Notre dernier billet vous a un peu secoués. Vous vous étonniez devant l’affirmation de la CORPIQ, une association de propriétaires, selon qui il est faux de prétendre que les loyers sont trop élevés au Québec (voir billet précédent). Voici un nouvel éclairage!

Au terme d’une longue analyse, deux chercheurs de l’Institut de recherche et d’informations socio-économiques (IRIS) arrivent à la conclusion que la hausse des loyers au Québec est telle qu’elle laisse l’inflation loin derrière, défiant ainsi les recommandations de la Régie du logement.

Et les trois paliers de gouvernement ne peuvent se renvoyer la balle puisqu’ils seraient tous les trois responsables de la crise du logement qui persiste depuis dix ans. 

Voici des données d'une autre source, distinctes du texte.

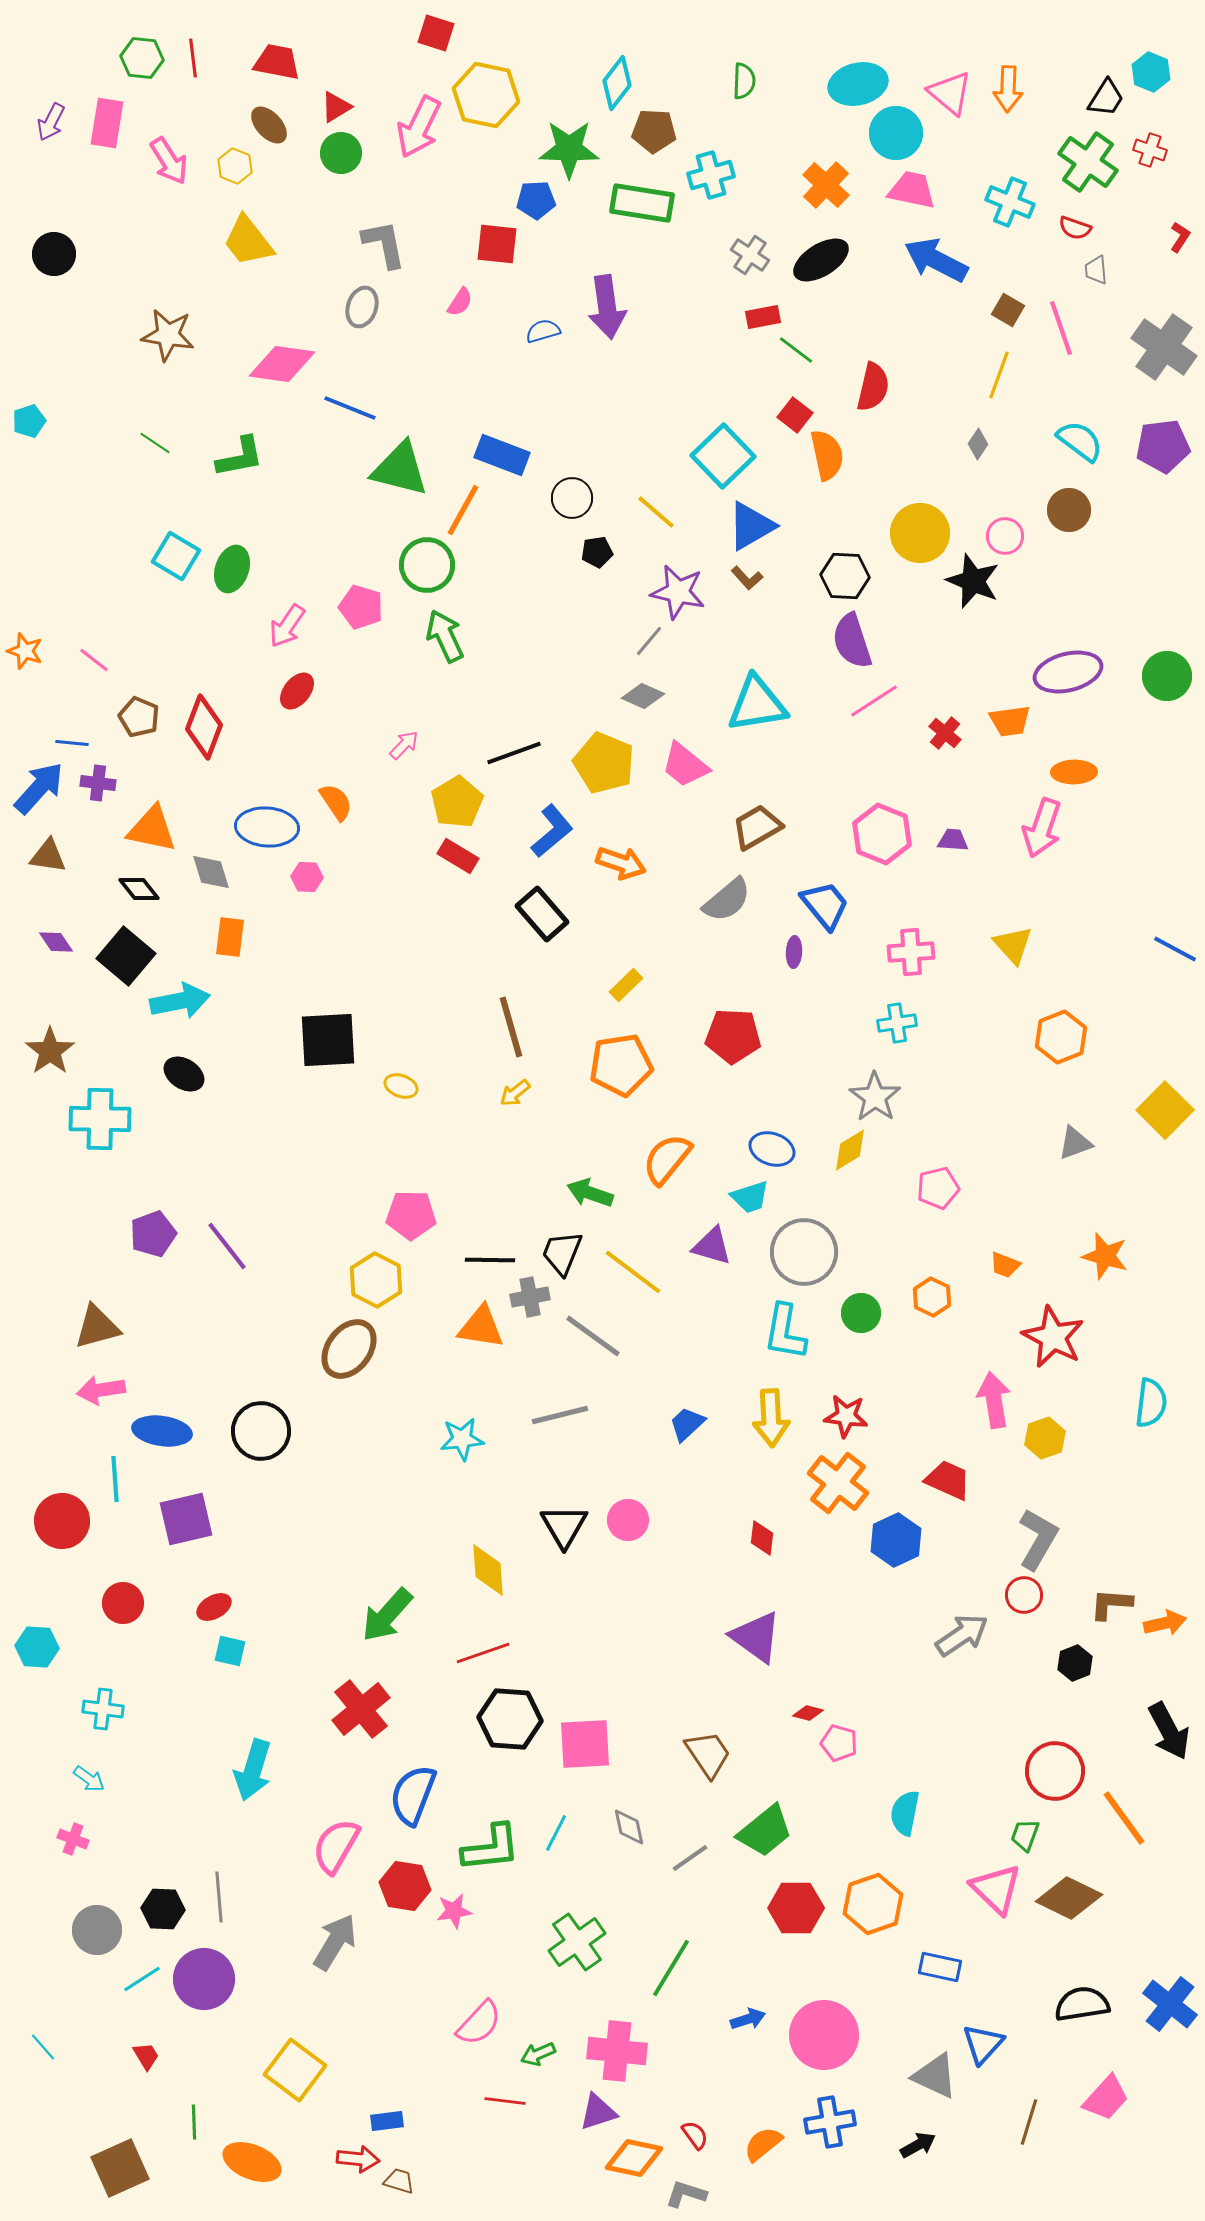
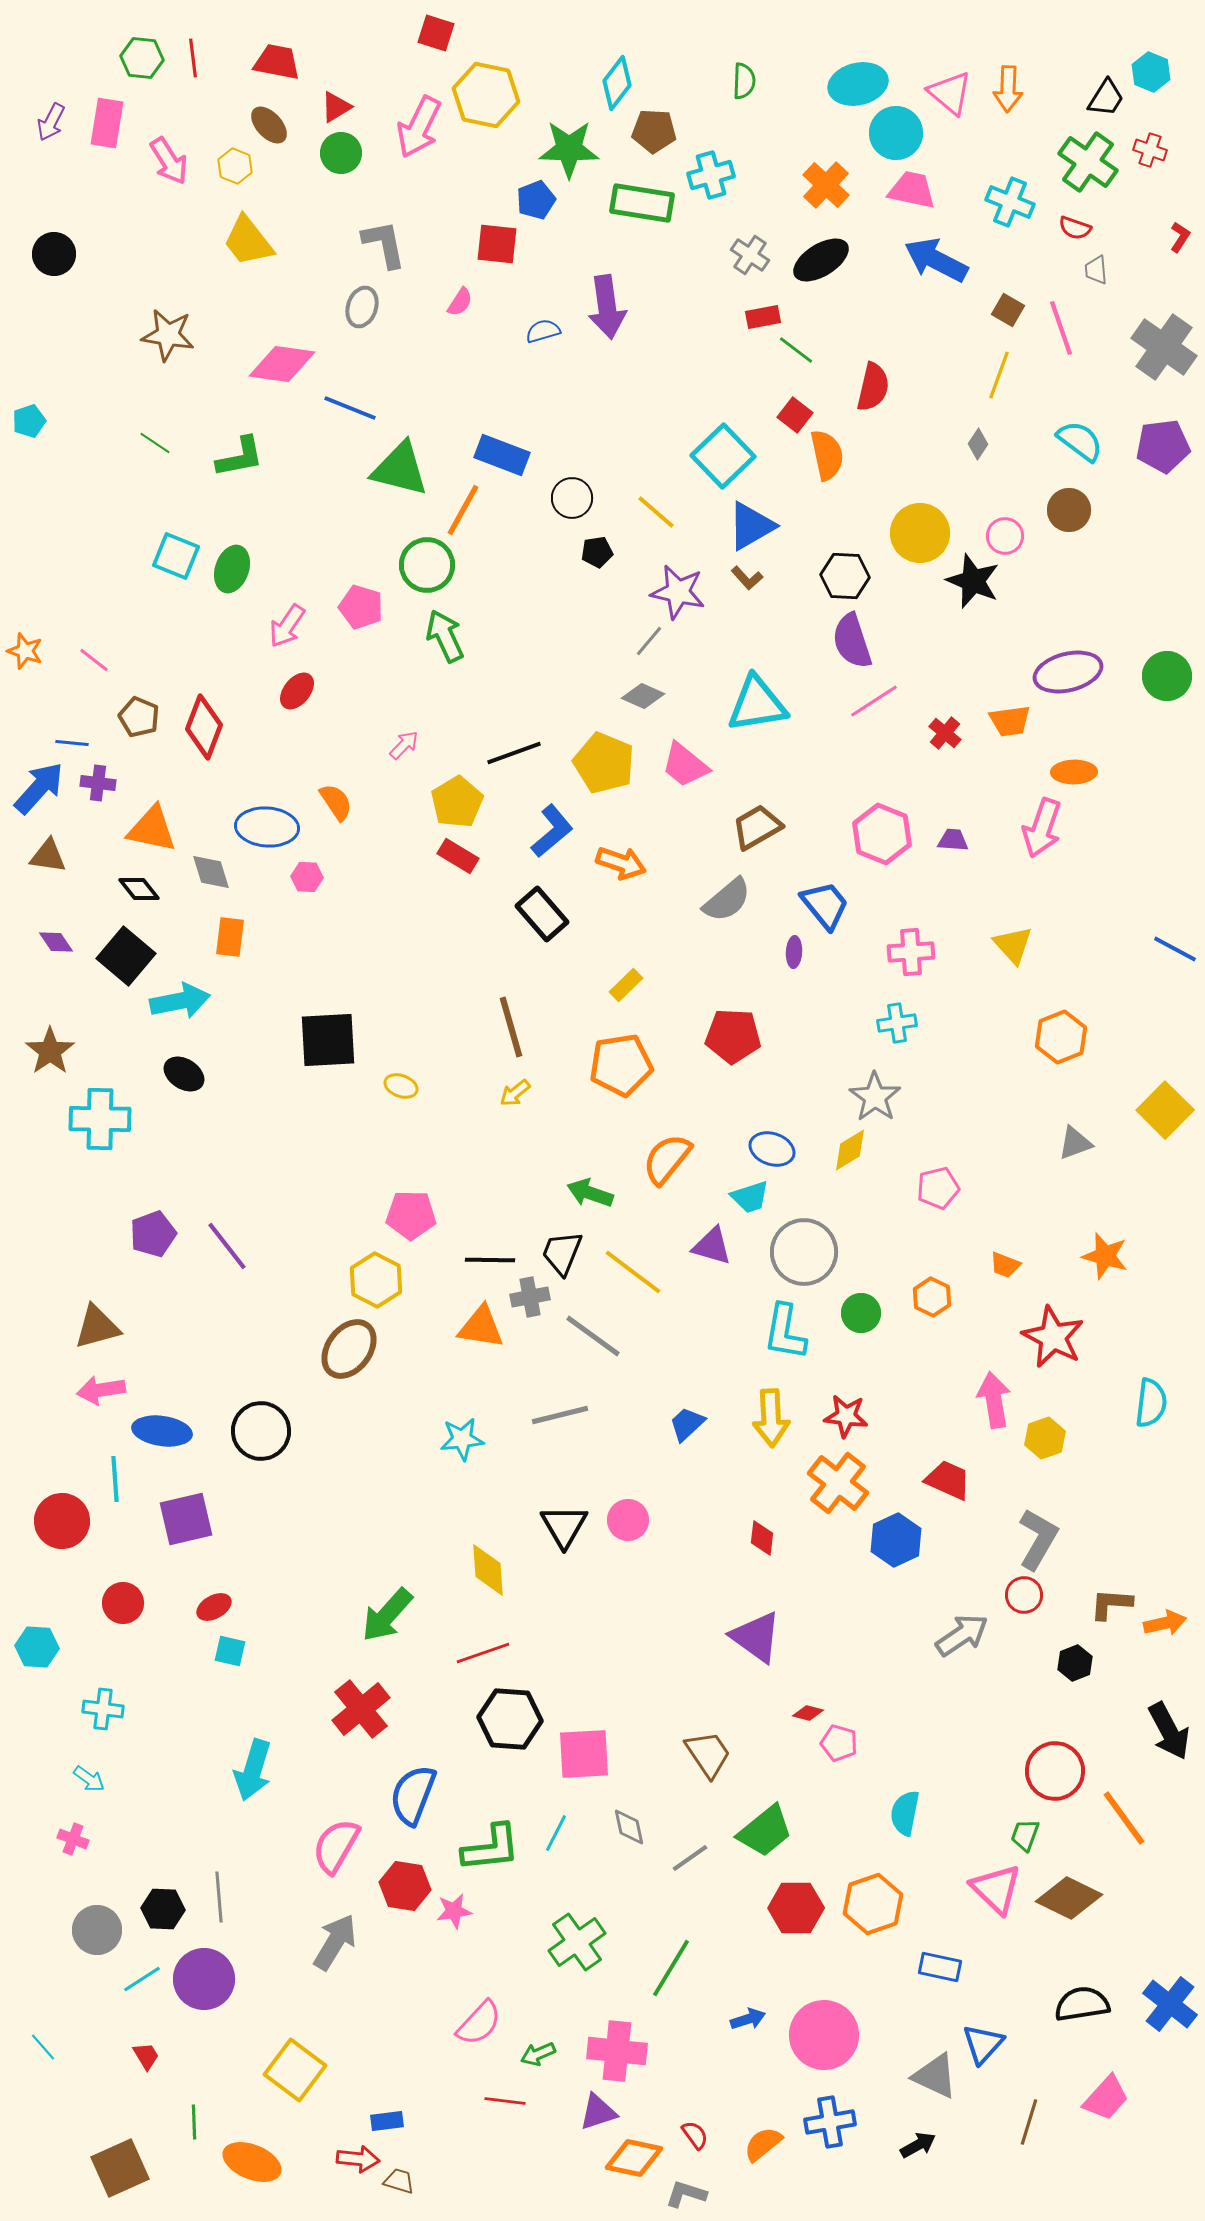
blue pentagon at (536, 200): rotated 18 degrees counterclockwise
cyan square at (176, 556): rotated 9 degrees counterclockwise
pink square at (585, 1744): moved 1 px left, 10 px down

Guillaume Hébert et Marc Daoud affirment que la hausse des loyers au Québec cette année frise le 3,4% alors que l’inflation, ramenée au sol par le ralentissement économique, n’est que de 0,4%. La Régie du logement, elle, prescrivait une hausse maximum de 0,8%. 

Ce n’est pas tout. Depuis le début de la rareté des logements en 1999, les loyaux ont augmenté 30% plus vite que l’inflation. À Montréal, on parle de 40%. 

Les deux chercheurs constatent que la pénurie de logements locatifs sévit toujours. Le taux d’inoccupation est de 0,6% à Québec, 1,1% au Saguenay et à Trois-Rivières. La récession actuelle risque de faire mal aux 35,6% des locataires toujours à la recherche d’un loyer abordable.      

Les chercheurs d’IRIS soutiennent que la décision d’Ottawa de cesser de subventionner la construction de HLM fait encore des ravages. Ils estiment que la subvention aux loyers de Québec, un léger soulagement pour certaines familles certes, prend des proportions ridicules aux côtés de la hausse vertigineuse des loyers. Vu les circonstances, elle apparaît comme une subvention aux propriétaires.

Devant la hausse constante des loyers et séduits par certains programmes municipaux visant à faciliter leur accès à une propriété, certaines personnes courent le risque de devenir propriétaires malgré des moyens financiers limités. Souvent, ils optent pour un condo, quitte à se serrer davantage la ceinture.